Take the line that contains "<!-- poi labels -->" as the first line and the last line of the records as the end. Please set down everything in that range exactly.

BEGIN Excerpted data

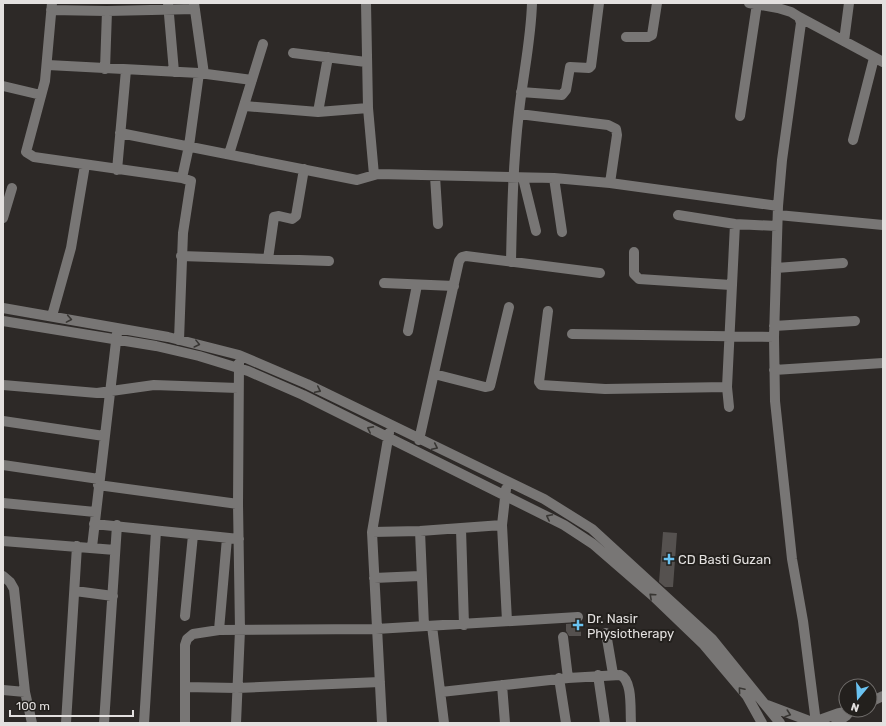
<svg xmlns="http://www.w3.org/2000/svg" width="886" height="726" font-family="Rubik,sans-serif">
	<rect width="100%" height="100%" fill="#2d2927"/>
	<!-- building -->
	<path fill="#55514f" d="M663,532L677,533L673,587H665L659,582Z
		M581,623V636H569L566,631V624Z"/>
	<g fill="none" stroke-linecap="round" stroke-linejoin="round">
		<!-- minor -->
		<path stroke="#787675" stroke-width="10" d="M52,3L45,81L26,152L34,157L182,178L191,181L183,233L179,340
			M168,3L174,72
			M194,3L204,74
			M366,3L368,108L374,175
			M749,3L778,8L791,12L799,17L801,23L782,160L778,206L774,337L775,401L792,559L803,621L816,723
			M51,10L107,11L195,9
			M799,17L883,62
			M626,37H648L652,35L657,3
			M844,41L849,3
			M293,53L366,62
			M48,65L199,73L252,80
			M105,69L107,11
			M3,86L41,95
			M521,92L562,95L566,90L570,67L589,68L591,66L599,3
			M245,106L318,112L368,108
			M318,112L328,57
			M519,114L608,125L616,129L617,135L610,183
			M740,116L757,4
			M120,133L357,180L378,174L554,178L610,183L778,206
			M853,140L874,58
			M229,154L263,44
			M117,170L126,70
			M435,176L438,224
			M182,178L189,146L199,73
			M523,178L536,231
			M554,178L562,232
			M678,215L735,224L777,226
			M778,215L883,225
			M3,218L12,188
			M634,252V274L639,279L731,285
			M181,256L329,261
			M268,259L274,217L279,216L292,219L296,216L304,169
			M511,262C512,212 513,162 519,112C523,75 531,40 532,3
			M776,268L843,263
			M384,283L454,286
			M3,308L168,337L239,355L307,384L544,499L592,529L712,639L780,723
			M548,311L539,382L541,385L605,389L727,387
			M52,316L71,248L85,165
			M3,321L156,346L199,356L248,371L303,395L564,525L593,544L653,596L704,645L747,696L762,723
			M774,326L855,321
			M408,331L417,285
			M572,334L774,337
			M774,370L883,363
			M434,374L485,387L490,386L509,307
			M3,385L97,393L154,385L238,388
			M729,407L727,387L735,224
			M3,421L104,436
			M419,440L459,261L462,257L466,256L600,273
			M3,465L99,479
			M98,485L238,504
			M506,489L502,525L507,621
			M3,503L95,512
			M94,524L239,539
			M461,529L464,625
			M420,531L424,626
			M372,532L420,531L502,525
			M3,541L115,550
			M92,547L117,333
			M3,576L10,582L14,589L25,692L32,723
			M374,578L420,576
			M75,591L113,596
			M185,616L193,535
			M432,626L444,723
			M219,630L227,538
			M606,633L613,674
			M563,637L568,678
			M598,675L605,723
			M559,678L566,723
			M502,685L505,723
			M185,687L237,688L380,682
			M3,690L25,692
			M441,692L568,678L620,675C633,680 630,710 631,723
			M870,702L883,696
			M767,705L812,722
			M66,723L77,546
			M104,723L117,525
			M144,723L156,531
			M185,723V645L187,639L193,634L219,630L376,629L578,617
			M236,723L240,630L238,504L239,363
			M382,723L372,532L389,433
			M811,723L839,713L852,710
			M836,723L846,716L851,710"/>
	</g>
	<!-- one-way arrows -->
	<defs><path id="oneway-chevron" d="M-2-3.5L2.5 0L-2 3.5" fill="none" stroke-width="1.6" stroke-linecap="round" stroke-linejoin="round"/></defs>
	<g stroke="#383633">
		<use href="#oneway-chevron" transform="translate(69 319) rotate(10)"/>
		<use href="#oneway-chevron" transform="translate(197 344) rotate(14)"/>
		<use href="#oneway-chevron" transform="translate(318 390) rotate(26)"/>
		<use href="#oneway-chevron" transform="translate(370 429) rotate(-153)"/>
		<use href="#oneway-chevron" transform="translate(435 447) rotate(25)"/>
		<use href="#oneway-chevron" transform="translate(549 517) rotate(-153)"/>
		<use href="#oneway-chevron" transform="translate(652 596) rotate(-138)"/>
		<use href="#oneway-chevron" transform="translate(741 690) rotate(-130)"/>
		<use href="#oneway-chevron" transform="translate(788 714) rotate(19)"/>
	</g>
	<!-- markers -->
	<g fill="#6ac3f1" stroke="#23201d" stroke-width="1.5">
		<path d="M667 553h4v4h4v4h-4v4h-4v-4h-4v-4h4z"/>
		<path d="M576 619h4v4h4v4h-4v4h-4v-4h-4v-4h4z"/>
	</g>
	<g text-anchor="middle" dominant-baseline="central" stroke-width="4" stroke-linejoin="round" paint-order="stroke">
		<!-- poi labels -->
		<g font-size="13" fill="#e3e0df" stroke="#23201d" text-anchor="start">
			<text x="678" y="559">CD Basti Guzan</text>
			<text x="587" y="618">Dr. Nasir<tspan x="587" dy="15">Physiotherapy</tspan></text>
		</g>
	</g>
	<!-- border -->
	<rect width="886" height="726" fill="none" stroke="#e3e0df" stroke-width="8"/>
	<!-- north arrow -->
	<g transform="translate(858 698) rotate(198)"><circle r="19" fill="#23201d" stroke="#706d6b"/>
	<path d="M0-3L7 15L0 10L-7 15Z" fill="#6ac3f1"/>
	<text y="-6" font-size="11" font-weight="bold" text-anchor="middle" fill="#e3e0df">N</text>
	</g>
	<!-- scale -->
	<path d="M10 710v6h123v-6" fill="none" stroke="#e3e0df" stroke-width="2"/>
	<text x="16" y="710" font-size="12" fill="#e3e0df" stroke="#23201d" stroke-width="3" paint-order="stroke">100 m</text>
</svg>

END Excerpted data

**Task output**
		<!-- poi labels -->
		<g font-size="13" fill="#e3e0df" stroke="#23201d" text-anchor="start">
			<text x="678" y="559">CD Basti Guzan</text>
			<text x="587" y="618">Dr. Nasir<tspan x="587" dy="15">Physiotherapy</tspan></text>
		</g>
	</g>
	<!-- border -->
	<rect width="886" height="726" fill="none" stroke="#e3e0df" stroke-width="8"/>
	<!-- north arrow -->
	<g transform="translate(858 698) rotate(198)"><circle r="19" fill="#23201d" stroke="#706d6b"/>
	<path d="M0-3L7 15L0 10L-7 15Z" fill="#6ac3f1"/>
	<text y="-6" font-size="11" font-weight="bold" text-anchor="middle" fill="#e3e0df">N</text>
	</g>
	<!-- scale -->
	<path d="M10 710v6h123v-6" fill="none" stroke="#e3e0df" stroke-width="2"/>
	<text x="16" y="710" font-size="12" fill="#e3e0df" stroke="#23201d" stroke-width="3" paint-order="stroke">100 m</text>
</svg>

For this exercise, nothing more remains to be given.